Integrante do Núcleo de Direito Ambiental do Projeto Manuelzão, Mariana Senna Alves Radicchi, pontua que “assinar decretos de desapropriação no final de uma gestão levanta questões sobre a continuidade administrativa”, referindo-se aos casos das matas do Jardim América e do Luxembrugo.
“Embora esses decretos possam demonstrar um compromisso com a preservação ambiental, há um risco significativo de que as administrações subsequentes possam não dar continuidade a essas ações. A falta de implementação das medidas decretadas pelo ex-prefeito Alexandre Kalil durante a gestão de Fuad Noman ilustra essa descontinuidade”, complementa Mariana.
“A assinatura de decretos de grande impacto ambiental e urbanístico no fim de uma gestão pode ser vista como uma manobra política para construir um legado positivo, ao mesmo tempo em que transfere a responsabilidade prática e os desafios de implementação para a próxima administração.
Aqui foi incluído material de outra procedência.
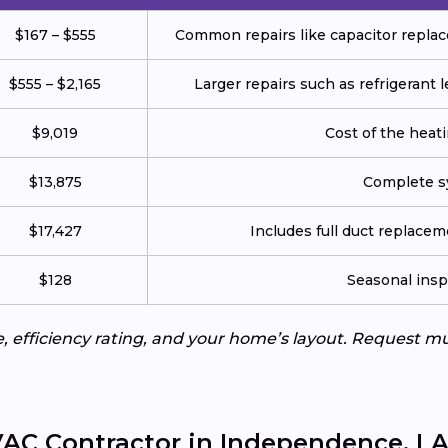
$167 – $555
Common repairs like capacitor replace
$555 – $2,165
Larger repairs such as refrigerant
$9,019
Cost of the heatin
$13,875
Complete sy
$17,427
Includes full duct replace
$128
Seasonal insp
e, efficiency rating, and your home’s layout. Request m
AC Contractor in Independence, L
Esta prática pode ser criticada como uma tentativa de evitar a responsabilidade pelas dificuldades inerentes ao processo de desapropriação e criação de unidades de conservação, que frequentemente envolvem complicações jurídicas, financeiras e políticas”.
Ela conclui detalhando o caminho até a concretização dos trâmites. “Do ponto de vista jurídico, os decretos de desapropriação devem ser seguidos de processos judiciais ou acordos para efetivar a transferência de propriedade. A autorização para alegar urgência nas desapropriações, como previsto nos decretos de Noman e Kalil, pode acelerar o processo, mas também pode gerar contestações legais por parte dos proprietários afetados. A efetividade dessas medidas depende da capacidade administrativa e jurídica de conduzir esses processos de maneira eficiente e justa”.
Nesse cenário, a pressão da população, cobrando proatividade do Executivo de BH e se apropriando desses espaços na medida do possível é fundamental.